Here's something that really shouldn't be a big deal: babies will now be allowed on the Senate floor, because Senators are often parents, and parents have to take care of their kids, no matter what they do for a living. It seems like a no-brainer, and as such, the Senate voted unanimously in favor of the rule change spurred by Illinois Sen. Tammy Duckworth, who just became the first senator in U.S. history to give birth while in office. Duckworth's daughter, Maile Pearl, was born earlier this month, and the Senator chose to take her maternity leave in D.C. rather than at home, just in case she needs to pop in to work for a vote. Talk about commitment.
But although everyone's publicly supportive of the rule change, there was reportedly plenty of grumbling behind the scenes, and Minnesota Sen. Amy Klobuchar told the Chicago Tribune that during the two months she held private discussions with her colleagues about the idea, that grumbling "came mostly from older senators, and mostly from men." How very curious. I wonder why. The rule will apply not just to Duckworth, or women for that matter, but any senator with a child under 1 year old, because it's 2018, and you can be both a parent and an employee these days, regardless of gender.
While none of the senators would admit on record that they were opposed to allowing babies on the floor, a suspicious amount of them had a "friend" who took issue with it. Kansas Sen. Pat Roberts said he's "not going to object to anything like that, not in this day and age," before adding, "I don't think [allowing babies on the floor] is necessary," according to the Associated Press. The Senate requires members to vote in person, and Roberts' proposed solution was for parents of babies to hide in a cloakroom and just poke their head out to vote. Arkansas Sen. Tom Cotton also had "no problem" with the new rule, the Associated Press reported, but he knows that *some people* do, so he agreed that "the cloakroom might be a good compromise."
The cloakroom is not a good compromise, however, because it's not wheelchair-accessible.
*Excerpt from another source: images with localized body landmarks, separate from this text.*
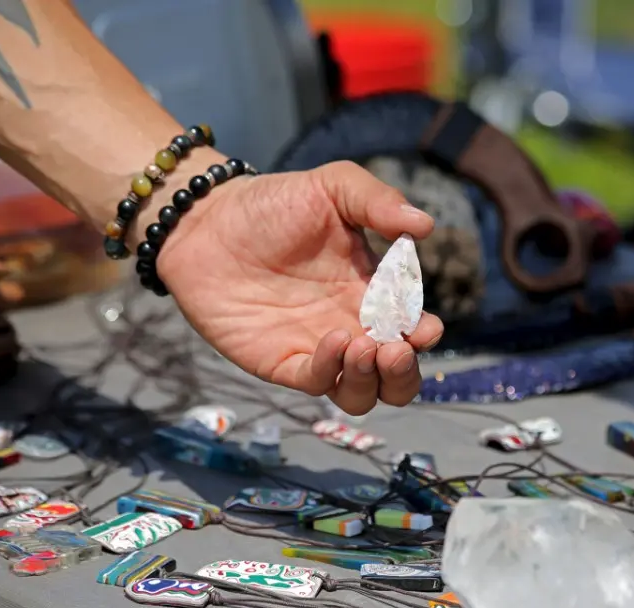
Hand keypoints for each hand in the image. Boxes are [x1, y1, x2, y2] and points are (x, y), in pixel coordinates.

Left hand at [156, 161, 443, 414]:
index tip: (424, 327)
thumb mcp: (334, 187)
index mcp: (372, 293)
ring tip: (364, 345)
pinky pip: (315, 383)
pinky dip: (331, 371)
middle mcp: (350, 327)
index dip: (423, 337)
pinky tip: (335, 339)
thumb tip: (426, 225)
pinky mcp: (279, 361)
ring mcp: (315, 349)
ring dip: (371, 380)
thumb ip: (379, 202)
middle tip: (396, 348)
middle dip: (404, 374)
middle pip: (393, 378)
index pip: (411, 331)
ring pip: (359, 394)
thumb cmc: (273, 203)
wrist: (206, 220)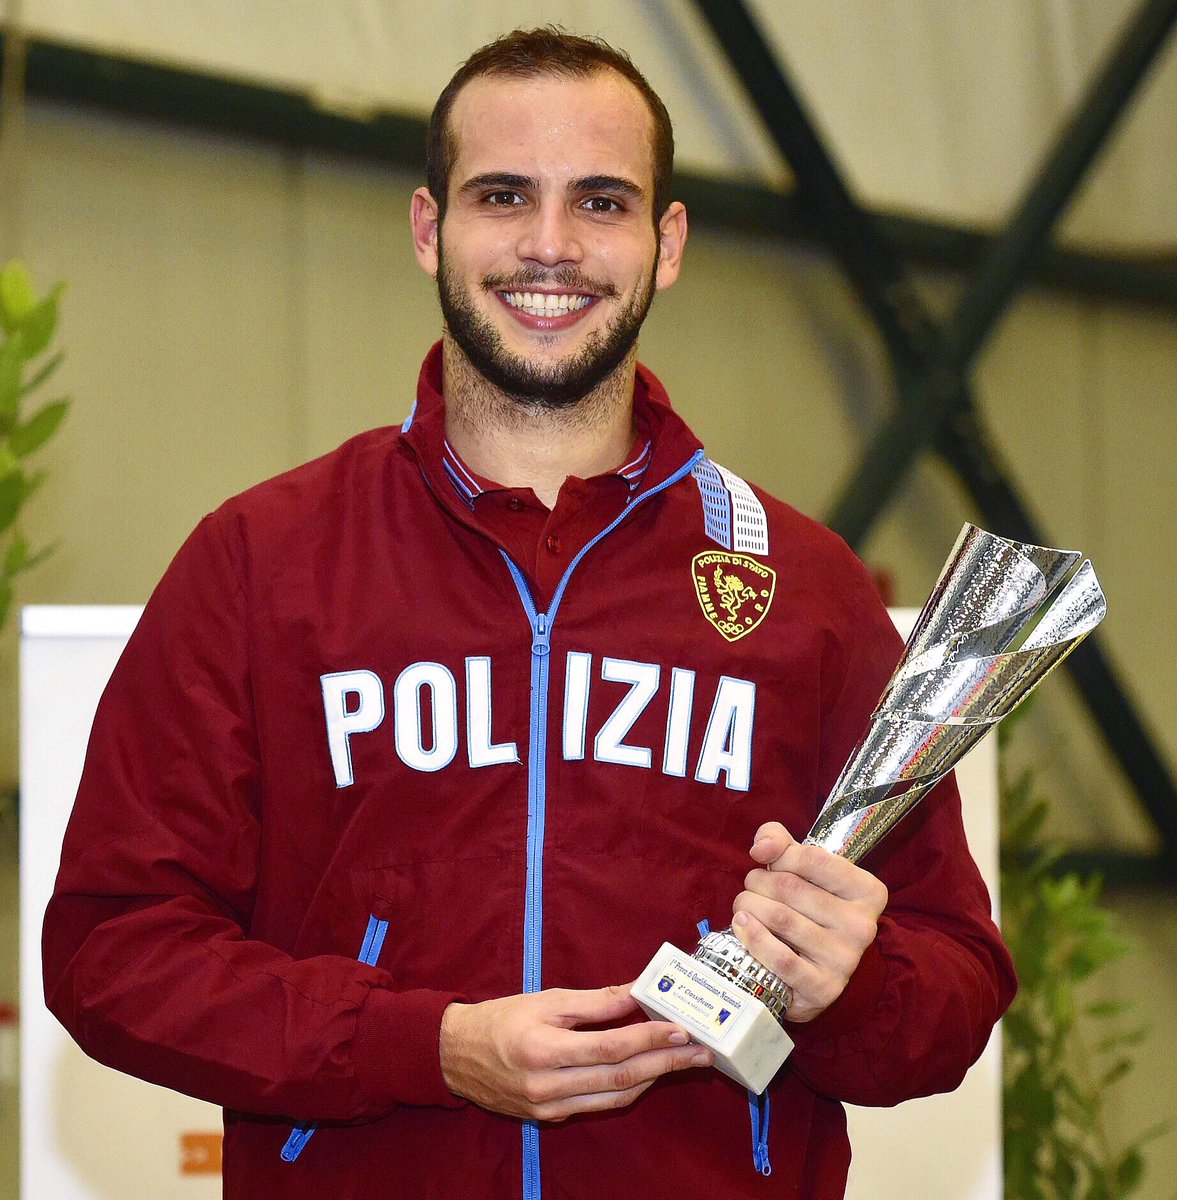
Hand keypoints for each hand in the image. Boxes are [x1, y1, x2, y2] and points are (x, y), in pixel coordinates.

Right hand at [439, 984, 712, 1121]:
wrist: (455, 1056)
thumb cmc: (501, 1019)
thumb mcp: (546, 1000)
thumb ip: (595, 1002)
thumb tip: (638, 992)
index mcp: (543, 1048)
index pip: (610, 1047)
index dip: (649, 1039)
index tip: (681, 1029)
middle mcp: (547, 1085)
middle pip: (620, 1077)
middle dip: (666, 1063)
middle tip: (701, 1051)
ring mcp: (549, 1107)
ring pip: (615, 1097)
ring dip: (654, 1077)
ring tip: (684, 1060)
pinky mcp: (550, 1117)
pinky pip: (599, 1104)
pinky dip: (628, 1088)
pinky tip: (649, 1071)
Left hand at [731, 821, 887, 1022]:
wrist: (812, 972)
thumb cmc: (806, 908)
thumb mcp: (801, 868)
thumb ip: (779, 841)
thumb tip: (761, 848)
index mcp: (868, 891)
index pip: (812, 858)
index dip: (780, 856)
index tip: (768, 863)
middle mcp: (862, 926)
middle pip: (791, 888)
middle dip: (757, 882)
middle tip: (750, 887)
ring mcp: (845, 960)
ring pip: (781, 919)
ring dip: (748, 906)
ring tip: (743, 906)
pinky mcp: (823, 988)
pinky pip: (780, 959)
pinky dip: (753, 938)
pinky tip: (742, 926)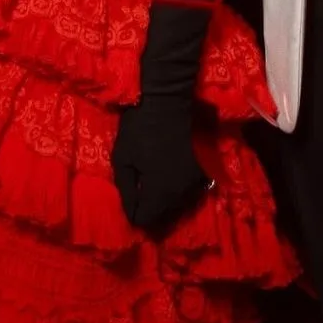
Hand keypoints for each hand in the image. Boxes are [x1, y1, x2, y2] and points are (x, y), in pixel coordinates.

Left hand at [112, 93, 212, 231]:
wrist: (169, 101)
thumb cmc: (141, 128)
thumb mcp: (122, 158)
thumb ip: (126, 189)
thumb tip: (131, 212)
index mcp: (160, 193)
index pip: (145, 220)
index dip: (133, 212)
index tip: (129, 197)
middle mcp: (181, 194)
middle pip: (163, 217)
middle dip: (150, 210)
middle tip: (138, 193)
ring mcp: (194, 183)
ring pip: (177, 206)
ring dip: (164, 202)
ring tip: (152, 184)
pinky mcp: (201, 171)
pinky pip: (188, 192)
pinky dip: (177, 190)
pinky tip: (168, 176)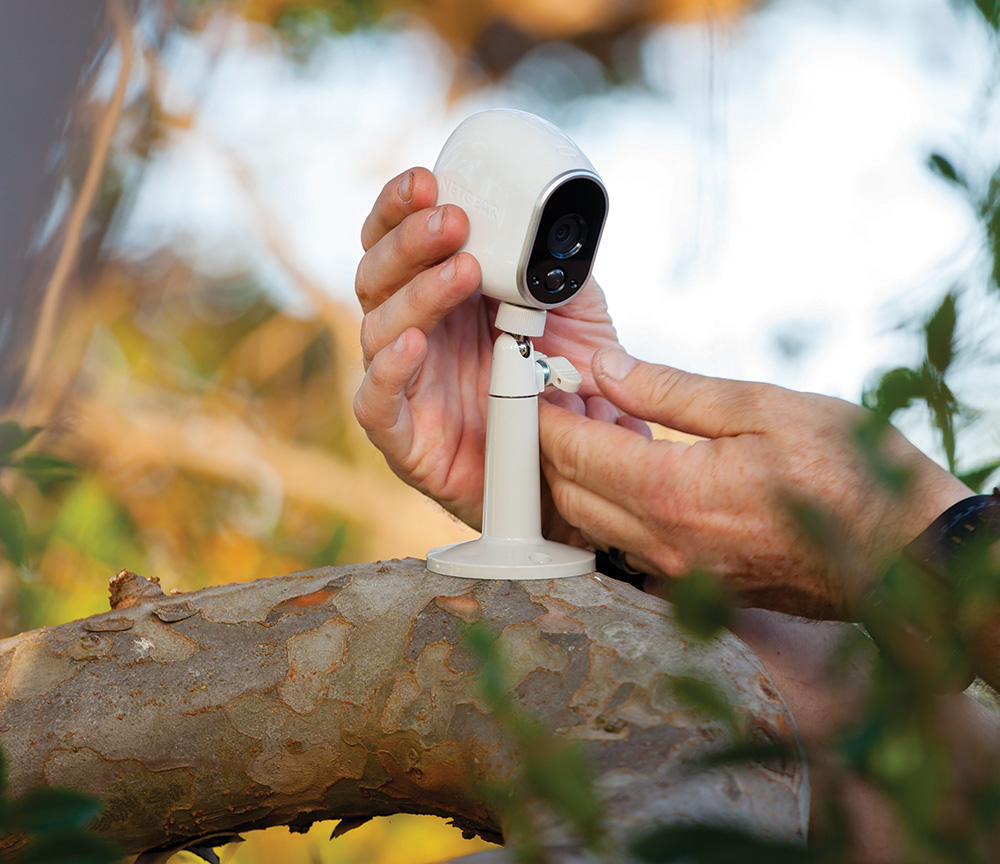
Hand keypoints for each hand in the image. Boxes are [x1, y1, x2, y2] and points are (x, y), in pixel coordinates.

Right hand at [353, 167, 631, 533]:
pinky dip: (386, 372)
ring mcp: (405, 385)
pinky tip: (413, 346)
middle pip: (378, 275)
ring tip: (461, 273)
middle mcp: (414, 334)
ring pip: (378, 328)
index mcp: (441, 299)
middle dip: (410, 241)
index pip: (398, 242)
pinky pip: (374, 403)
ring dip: (416, 294)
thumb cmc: (560, 394)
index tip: (428, 180)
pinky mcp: (403, 438)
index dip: (400, 207)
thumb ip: (557, 273)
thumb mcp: (574, 320)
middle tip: (453, 221)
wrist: (571, 476)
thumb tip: (553, 224)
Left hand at [538, 348, 970, 618]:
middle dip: (550, 447)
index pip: (573, 452)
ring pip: (591, 526)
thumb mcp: (762, 407)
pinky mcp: (694, 588)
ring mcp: (677, 574)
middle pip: (568, 494)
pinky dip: (609, 509)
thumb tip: (606, 369)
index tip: (537, 384)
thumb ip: (671, 391)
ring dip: (576, 479)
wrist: (903, 552)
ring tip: (590, 430)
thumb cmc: (846, 472)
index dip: (544, 414)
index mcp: (672, 493)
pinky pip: (625, 548)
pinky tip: (629, 475)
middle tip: (558, 402)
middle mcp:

That's not just a hypothetical concern, but a practical one, as Duckworth became a double-amputee and lost partial use of an arm after serving in Iraq, and now gets around primarily by using a wheelchair. Some senators reportedly suggested making an exception for Duckworth, but why? You shouldn't have to endure life-altering injuries while serving the country in order to get a modicum of respect from your colleagues.
This really shouldn't be such a big deal, either. Former Australian Parliament member Larissa Waters made international headlines last June when she became the first MP to move a motion while feeding a baby, but according to the Telegraph, 14-week-old Alia Joy had already become a fixture in Parliament by then, regularly attending with her mom and not bothering a damn soul. In fact, the paper wrote, when Waters spoke, she "appeared to be warmly welcomed and was greeted with smiles in the chamber." Now that's decorum.
And then over here, we've got Utah Sen. Orrin Hatch bleating, "But what if there are 10 babies on the floor of the Senate?" Oh no, not 10 babies! Well, Senator, those 10 babies would each be in the care of a parent, they'd be out numbered by adults 10 to one, outnumbered by old men about four to one, and why exactly are you so scared of babies when you have 14 grandchildren and 23 great-grandchildren? Haven't you been in a room with babies before? What exactly did they do to you? Well, we'll soon find out what that's like, I guess, as more old men in the Senate are replaced by people of child-bearing age. Now, until then, they can start wringing their hands about the next controversial issue, according to CNN: should those babies have to adhere to a dress code?